More than 100 firefighters using 22 fire appliances tackled the blaze at the rear of the disused store in Rose Street, with one appliance still on the scene on Tuesday to monitor the building for potential hotspots.
Interim Chief Officer Ross Haggart said: “This was undoubtedly a serious and complex fire. Our thoughts are very much with Barry and his family, and indeed with all of our colleagues who were injured in responding to this incident.
“Barry is a firefighter based in Edinburgh and we ask that everyone please respect his family's privacy at this time. We continue to provide all possible support to our colleagues and their families, as well as all staff involved.
“We are liaising with appropriate partners to ensure a full and thorough investigation is undertaken into this incident.
“Can I please take this opportunity to thank our dedicated crews and staff for their professionalism in responding to this challenging incident; also to our partners for their support on the ground yesterday.
“And of course our thanks go to the health professionals who provided and continue to provide treatment to our injured colleagues and continue to care for Barry.”
A Fire Brigades Union (FBU) spokesperson said: “The thoughts of all of us are with Barry, his family, friends and colleagues and our priority at this time is the welfare of those affected by this incident. FBU officials in Scotland are already addressing this incident and together with FBU head office are making urgent arrangements on the immediate steps required.”
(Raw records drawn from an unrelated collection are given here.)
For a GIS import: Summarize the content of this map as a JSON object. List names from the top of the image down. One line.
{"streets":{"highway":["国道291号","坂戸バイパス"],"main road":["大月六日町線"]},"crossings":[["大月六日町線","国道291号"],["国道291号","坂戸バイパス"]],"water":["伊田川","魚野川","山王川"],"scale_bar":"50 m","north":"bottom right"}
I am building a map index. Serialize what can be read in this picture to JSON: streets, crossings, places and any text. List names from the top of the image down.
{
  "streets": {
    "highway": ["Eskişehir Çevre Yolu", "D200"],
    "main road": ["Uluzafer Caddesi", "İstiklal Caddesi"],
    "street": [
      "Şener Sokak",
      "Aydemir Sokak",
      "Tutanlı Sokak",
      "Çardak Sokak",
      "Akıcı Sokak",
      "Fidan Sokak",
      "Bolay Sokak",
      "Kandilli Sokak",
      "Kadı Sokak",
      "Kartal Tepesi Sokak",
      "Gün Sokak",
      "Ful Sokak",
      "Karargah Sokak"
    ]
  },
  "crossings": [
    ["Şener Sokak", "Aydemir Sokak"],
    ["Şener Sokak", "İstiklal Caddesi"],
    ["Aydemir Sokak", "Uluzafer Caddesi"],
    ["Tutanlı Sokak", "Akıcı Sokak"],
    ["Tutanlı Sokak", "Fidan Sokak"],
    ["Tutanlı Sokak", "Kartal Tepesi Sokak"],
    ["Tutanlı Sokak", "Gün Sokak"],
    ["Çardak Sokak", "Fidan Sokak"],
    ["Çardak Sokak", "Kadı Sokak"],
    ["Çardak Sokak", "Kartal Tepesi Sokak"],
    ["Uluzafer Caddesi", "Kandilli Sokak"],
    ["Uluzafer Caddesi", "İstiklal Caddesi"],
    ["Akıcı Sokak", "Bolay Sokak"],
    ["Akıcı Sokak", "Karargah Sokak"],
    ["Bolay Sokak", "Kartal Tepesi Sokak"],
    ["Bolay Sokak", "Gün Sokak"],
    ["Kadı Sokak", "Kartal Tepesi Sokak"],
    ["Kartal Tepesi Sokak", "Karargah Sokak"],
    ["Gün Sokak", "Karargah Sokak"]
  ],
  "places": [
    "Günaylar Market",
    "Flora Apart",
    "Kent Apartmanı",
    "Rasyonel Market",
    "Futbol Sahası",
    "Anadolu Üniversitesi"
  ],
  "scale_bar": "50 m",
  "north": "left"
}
Building owner AAA United, which plans to transform the building into a boutique hotel with retail and food and drink outlets, said initial investigations showed the fire had caused “very localised damage” on the Rose Street side of the building. It has been empty since 2021.
AAA director Anders Krogh said: “We were devastated to find out about the fire shortly after it broke out. Our thoughts and appreciation are with the rescue team.
"Thanks in no small part to great work by workers on site and resolute action from the local fire department.
“The first investigations show very localised damage only in the lower north side of the building. The overall building is intact, but we await further investigations over the following days [to] reveal the total extent of the damage.
“This is a temporary setback for the refurbishment of the Jenners building. Our plan...is first and foremost to help preserve a unique historic building in Edinburgh.
"Hopefully, we will soon be able to reengage on our ambition to bring the Jenners building back to its original glory. But right now our thoughts are only for the well being of everyone involved.”